The optimum condition for the success of a third party is general dissatisfaction with established political parties and/or their policies on one or more issues.  The most successful third party in American history was the Whig Party, formed in 1832 from two existing third parties (the National Republican Party and the Anti-Masonic Party).  The Whigs were composed of a diverse group of supporters, who had little in common except for their opposition to Andrew Jackson and Martin Van Buren.  The Whigs successfully elected two presidents (William Henry Harrison and Zachary Taylor), and the party's ranks included a young Abraham Lincoln.  The Whigs fielded their last presidential candidate (General Winfield Scott) in 1852; the Whigs subsequently became part of the newly-founded Republican Party, which still exists. 
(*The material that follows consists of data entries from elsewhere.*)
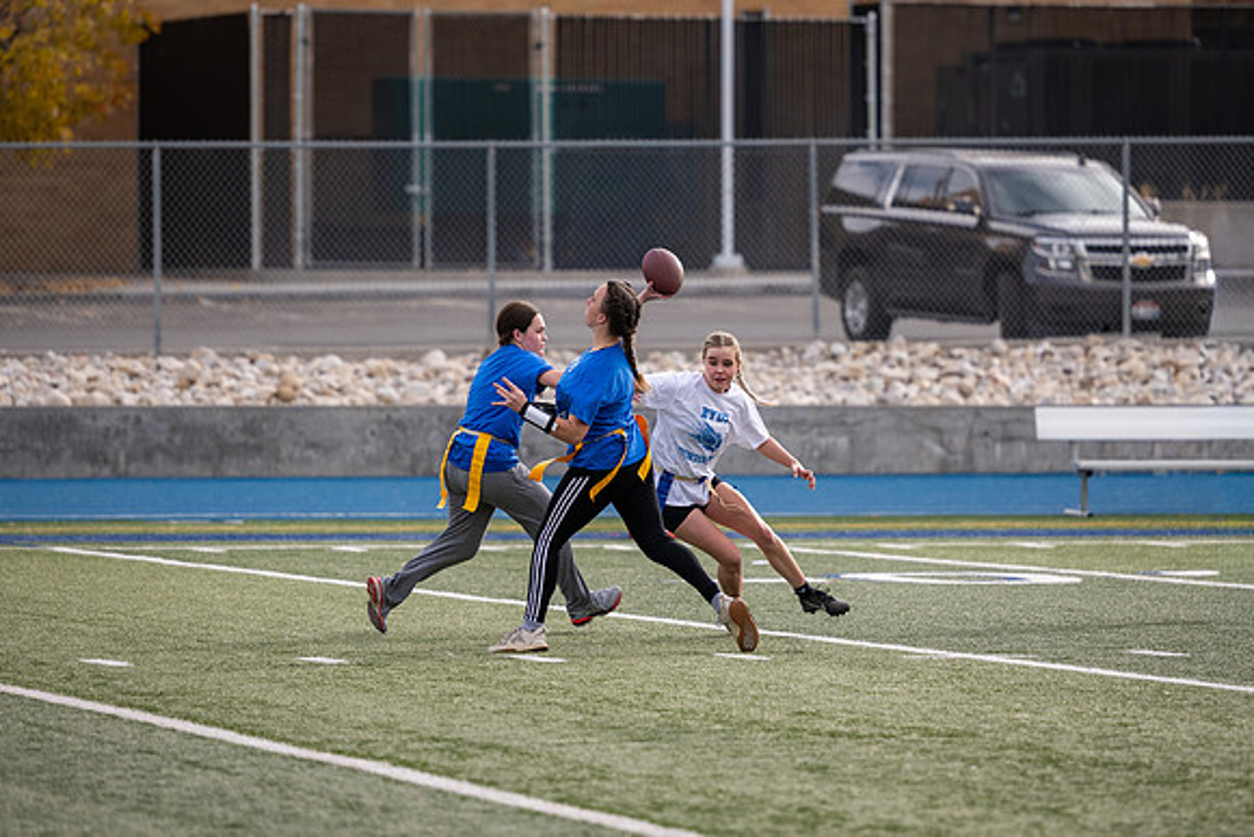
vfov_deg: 6.1
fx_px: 7829
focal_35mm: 225
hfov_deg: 9.2
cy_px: 327
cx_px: 673
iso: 200
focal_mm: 160
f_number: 2.8
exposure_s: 1/2500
In 1948, Strom Thurmond's States' Rights Democrats won a handful of Southern states in the general election; in that same year, former Vice-President Henry Wallace led the Progressive Party, but captured no electoral votes.  In 1968 Alabama Governor George Wallace's American Independent Party captured 13 electoral votes, but was not a factor thereafter.  Thurmond ran on a pledge to continue segregation, Henry Wallace ran on a platform which called for peace at any price with the Soviet Union, and George Wallace's campaign was based on "law and order", and also appealed to the segregationist element.